■ 対談の抜粋:
合理的であるかという点よりもわくわくできるかというところを自問自答して、自分の幸せやわくわくする気持ちを追及できるようなスタッフが育てば、平安伸銅工業さんの成長にもつながるはずです。

経済的価値と社会的価値は両立しうるのか

大川:ありがとうございます!今回のイベントのテーマである経済的価値と社会的価値との両立について、但馬さんはどう考えていますか?

但馬:そうですね、僕はそもそも「社会課題の解決は儲からない」という考え方自体が信じられないと思っています。
そもそも企業活動って何かを解決する社会活動そのものなので、両立するのは当たり前なんですよね。
それをどう収益化させるのかは、ビジネスセンスだと思っています。
やりたいことに対して、どう儲かるかをめちゃくちゃ考える。
利用者からお金をもらうのか、国からなのか、あるいは寄付モデルを作るのか。

大川:確かに、考えつくしているかどうかは、とても大事ですね。
社会的価値の作り方も、儲かってはいけないとか、偏った発想で見ていた気がします。
そうではなくて、ビジネスの観点でも成り立たせるんだという思考の粘りを求められているなとは思いますね。

但馬:まずは商品を提供するスタッフの自己受容感を高めて、自分の幸せは何なのか考えながら、ニッチなまなざしをもって社会価値と経済価値の両立を考えるのが平安伸銅工業さんらしいアプローチではないでしょうか。

アプローチにはいろんな方法がありますが、もう一つ、私はファンベースをつくることも併せて必要だなと思っています。

[データ行]
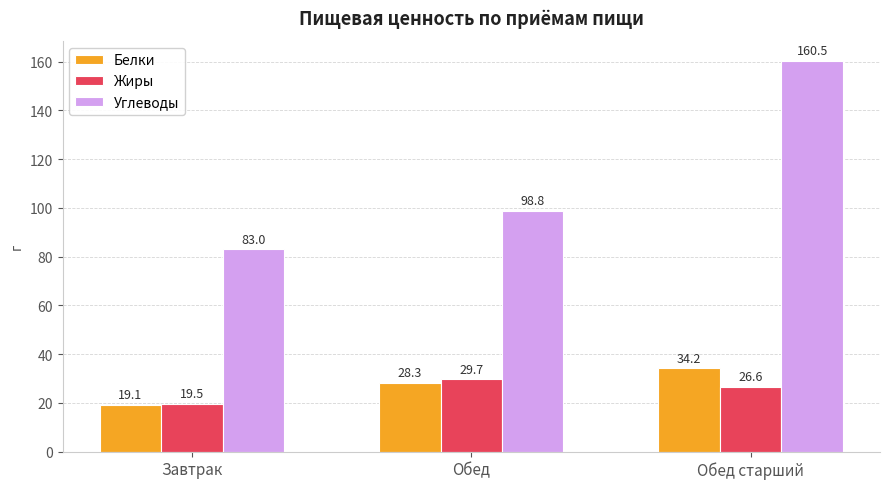

List the labels in order of Белки value, largest first.

Обед старший, Обед, Завтрак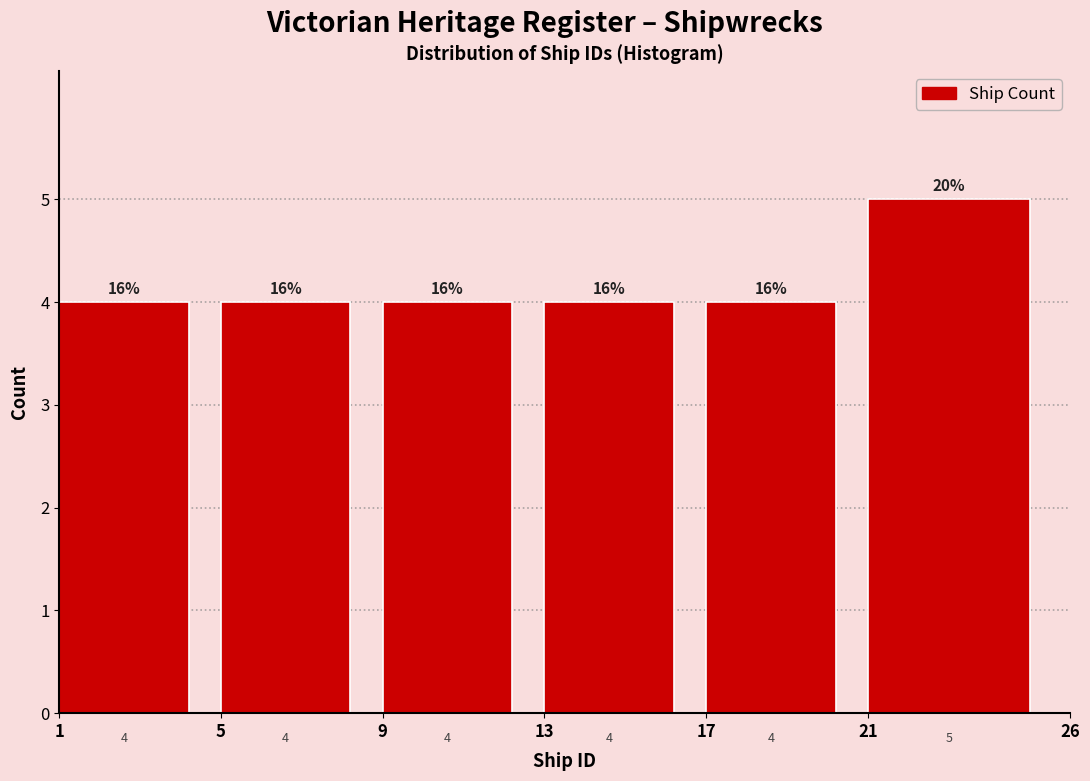

Reading left to right, transcribe this chart: for each bar, give the range it covers on the x-axis and its height.

1 to 5: 4
5 to 9: 4
9 to 13: 4
13 to 17: 4
17 to 21: 4
21 to 26: 5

■ 演習課題:
a. 次の(i)〜(iii)が対談の抜粋の内容と一致するか判定してください。各項目に「はい」か「いいえ」で答え、判断の根拠となる本文の語句をそのまま引用してください。
(i) 但馬さんは、企業活動は社会活動そのものだと述べている。
(ii) 但馬さんは、「社会課題の解決は儲からない」という考え方に同意している。
(iii) 収益を得る方法の例として、国からお金をもらうことが挙げられている。
b. 対談の抜粋のうち「利用者からお金をもらうのか、国からなのか、あるいは寄付モデルを作るのか。」から「られているなとは思いますね。」までを、「寄付モデル」を「会員モデル」に書き換えて示してください。
c. 対談の抜粋を、最後の文の後から書き継いでください。

■ 課題別の結果:
a.
(i) はい。「そもそも企業活動って何かを解決する社会活動そのものなので」
(ii) いいえ。「「社会課題の解決は儲からない」という考え方自体が信じられないと思っています」
(iii) はい。「利用者からお金をもらうのか、国からなのか」

b.
利用者からお金をもらうのか、国からなのか、あるいは会員モデルを作るのか。

大川:確かに、考えつくしているかどうかは、とても大事ですね。
社会的価値の作り方も、儲かってはいけないとか、偏った発想で見ていた気がします。
そうではなくて、ビジネスの観点でも成り立たせるんだという思考の粘りを求められているなとは思いますね。

c.
熱狂的なファンがいてくれればチャレンジングな商品開発ができるなど、勇気のある行動ができるんです。
好きでいてほしいという姿勢ではなく、一緒に夢を追いかけようというスタンスです。
ぜひ「一緒に新しい暮らしを作りましょう!」というスタンスを持って、平安伸銅工業さんのファンを増やしていってください。

みんなの感想は?

今回は平安伸銅工業大阪本社とオンラインをつなぎ、社内外のメンバーが遠隔からも参加。
トークディスカッションで但馬さんの話を伺ったあとは、ダイアログの時間を設けました。

ダイアログでは、但馬さんの話をもとにそれぞれ感じたことを自由に話していただきました。

みなさんの声をいくつか抜粋してご紹介します。

■日本人は自分を好きでない傾向にあるというのは、私も海外に住んで身をもって実感したことです。
ドイツ人と日本人を比べると、自己受容感や自己肯定感があまりに違う。
自分を優先するドイツ人とふれあい、価値観が変わりました。
たしかに、日本人の自己受容感を高めるのは大きな課題だと思います。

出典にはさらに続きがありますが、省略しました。